- _What to produce_: Write out the entries exactly, leaving out every picture.

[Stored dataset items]
Start of Block

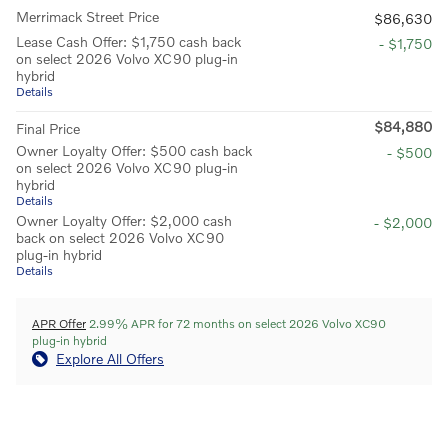
Merrimack Street Price
$86,630
Lease Cash Offer: $1,750 cash back
- $1,750
on select 2026 Volvo XC90 plug-in
hybrid
Details
$84,880
Final Price
Owner Loyalty Offer: $500 cash back
- $500
on select 2026 Volvo XC90 plug-in
hybrid
Details
Owner Loyalty Offer: $2,000 cash
- $2,000
back on select 2026 Volvo XC90
plug-in hybrid
Details
APR Offer
2.99% APR for 72 months on select 2026 Volvo XC90
plug-in hybrid
Explore All Offers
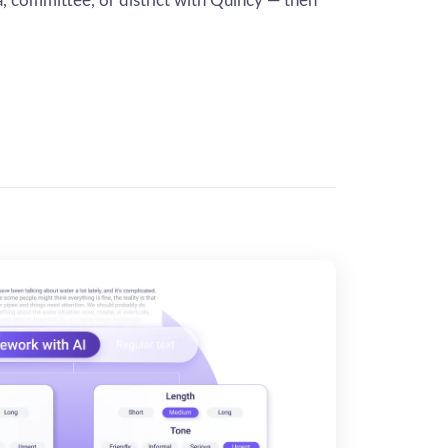
ea, committee, or district with Quincy — then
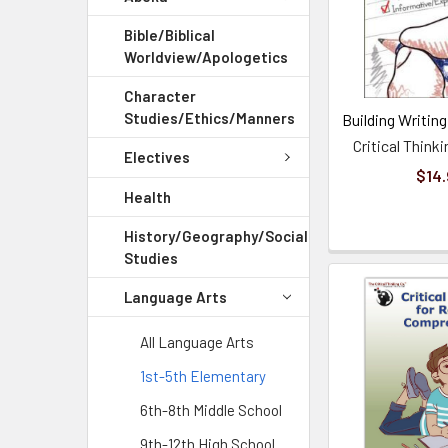
Bible/Biblical
Worldview/Apologetics
Character
Studies/Ethics/Manners
Building Writing 
Critical Thin
Electives
$14.
Health
History/Geography/Social
Studies
Language Arts
All Language Arts
1st-5th Elementary
6th-8th Middle School
9th-12th High School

End of Block

- _Task answer_:
Merrimack Street Price
$86,630
Lease Cash Offer: $1,750 cash back
- $1,750
on select 2026 Volvo XC90 plug-in
hybrid
Details
$84,880
Final Price
Owner Loyalty Offer: $500 cash back
- $500
on select 2026 Volvo XC90 plug-in
hybrid
Details
Owner Loyalty Offer: $2,000 cash
- $2,000
back on select 2026 Volvo XC90
plug-in hybrid
Details
APR Offer
2.99% APR for 72 months on select 2026 Volvo XC90
plug-in hybrid
Explore All Offers
ea, committee, or district with Quincy — then
Bible/Biblical
Worldview/Apologetics
Character
Studies/Ethics/Manners
Building Writing 
Critical Thin
Electives
$14.
Health
History/Geography/Social
Studies
Language Arts
All Language Arts
1st-5th Elementary
6th-8th Middle School
9th-12th High School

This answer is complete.